Would you write out every record that follows exactly, with the pictures left out?

[Hardware design source data]
○ ○ ○

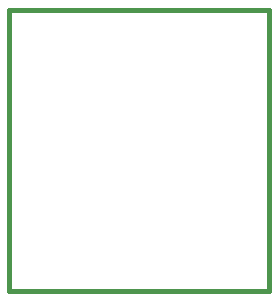
<source format=gko>
G04*
G04 #@! TF.GenerationSoftware,Altium Limited,Altium Designer,20.2.6 (244)*
G04*
G04 Layer_Color=16711935*
%FSLAX25Y25*%
%MOIN*%
G70*
G04*
G04 #@! TF.SameCoordinates,2912C924-6B85-435B-98AD-5968C9E07C92*
G04*
G04*
G04 #@! TF.FilePolarity,Positive*
G04*
G01*
G75*
%ADD34C,0.01575*%
D34*
X0Y0D02*
Y93898D01*
Y0D02*
X86614D01*
X0Y93898D02*
X86614Y93898D01*
Y0D02*
Y93898D01*
M02*

</source>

○ ○ ○

### RESPONSE
<source format=gko>
G04*
G04 #@! TF.GenerationSoftware,Altium Limited,Altium Designer,20.2.6 (244)*
G04*
G04 Layer_Color=16711935*
%FSLAX25Y25*%
%MOIN*%
G70*
G04*
G04 #@! TF.SameCoordinates,2912C924-6B85-435B-98AD-5968C9E07C92*
G04*
G04*
G04 #@! TF.FilePolarity,Positive*
G04*
G01*
G75*
%ADD34C,0.01575*%
D34*
X0Y0D02*
Y93898D01*
Y0D02*
X86614D01*
X0Y93898D02*
X86614Y93898D01*
Y0D02*
Y93898D01*
M02*

</source>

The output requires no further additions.